# Intel Modular Server drivers



## FSoskel (Jul 20, 2011)

I'm looking for drivers to install FreeBSD on Intel's Modular Server.  Intel supports Linux but does not support FreeBSD and suggests going to FreeBSD Org for such drivers/guidance. Anyone have experience in this regard? I've noticed vendors marketing the Modular Server with FreeBSD as the OS so it is currently available; the question is who/where.


----------



## AndyUKG (Jul 21, 2011)

Hi,

  it's pretty normal that the big vendors don't list FreeBSD as supported to be honest. That doesn't mean FreeBSD won't work on the kit, just that they don't make any effort to ensure that it does or put resources into FreeBSD drivers etc.

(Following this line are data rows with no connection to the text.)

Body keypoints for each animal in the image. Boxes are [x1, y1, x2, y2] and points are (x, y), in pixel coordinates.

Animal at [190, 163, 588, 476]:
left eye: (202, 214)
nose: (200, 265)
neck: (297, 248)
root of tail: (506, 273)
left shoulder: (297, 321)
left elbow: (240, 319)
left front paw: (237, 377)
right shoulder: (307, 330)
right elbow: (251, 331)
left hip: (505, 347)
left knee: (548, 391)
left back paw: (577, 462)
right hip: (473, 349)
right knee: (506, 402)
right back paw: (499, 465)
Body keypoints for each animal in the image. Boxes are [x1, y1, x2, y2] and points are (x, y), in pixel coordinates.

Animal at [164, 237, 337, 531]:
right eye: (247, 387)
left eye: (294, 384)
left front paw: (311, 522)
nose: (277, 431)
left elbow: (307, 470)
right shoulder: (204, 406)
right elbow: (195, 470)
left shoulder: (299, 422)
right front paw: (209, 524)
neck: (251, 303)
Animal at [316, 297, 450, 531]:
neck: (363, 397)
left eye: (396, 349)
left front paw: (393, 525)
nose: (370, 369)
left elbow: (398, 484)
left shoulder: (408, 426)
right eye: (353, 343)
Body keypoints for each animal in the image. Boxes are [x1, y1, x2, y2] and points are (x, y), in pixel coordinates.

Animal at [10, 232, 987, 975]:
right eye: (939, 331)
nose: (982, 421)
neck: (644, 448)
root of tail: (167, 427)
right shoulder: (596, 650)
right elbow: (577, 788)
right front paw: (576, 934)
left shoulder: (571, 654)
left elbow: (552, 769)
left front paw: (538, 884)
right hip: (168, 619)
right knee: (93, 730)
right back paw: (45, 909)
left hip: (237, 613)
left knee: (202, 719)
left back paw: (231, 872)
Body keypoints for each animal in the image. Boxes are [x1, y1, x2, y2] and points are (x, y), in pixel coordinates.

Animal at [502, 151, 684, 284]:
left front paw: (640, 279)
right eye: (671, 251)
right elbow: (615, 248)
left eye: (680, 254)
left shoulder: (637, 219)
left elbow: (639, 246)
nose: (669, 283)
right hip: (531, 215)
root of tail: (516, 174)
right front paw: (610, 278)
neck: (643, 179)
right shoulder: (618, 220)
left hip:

What actually matters is if FreeBSD has support for the specific hardware that is in the server, ie SATA/SAS HBA, network interface cards.
If you have seen others offering this specific server with FreeBSD as the OS then it would be fair to think that in that case FreeBSD does support all the necessary hardware. I have no personal experience with Intel servers so can't guarantee you that. You will either need to rely on and take their word for it that someone else is already using FreeBSD on these servers and that it works or get a detailed list of the hardware specs and go through each component on the FreeBSD hardware compatibility list:

http://www.freebsd.org/doc/en/books/faq/hardware.html

thanks Andy.


----------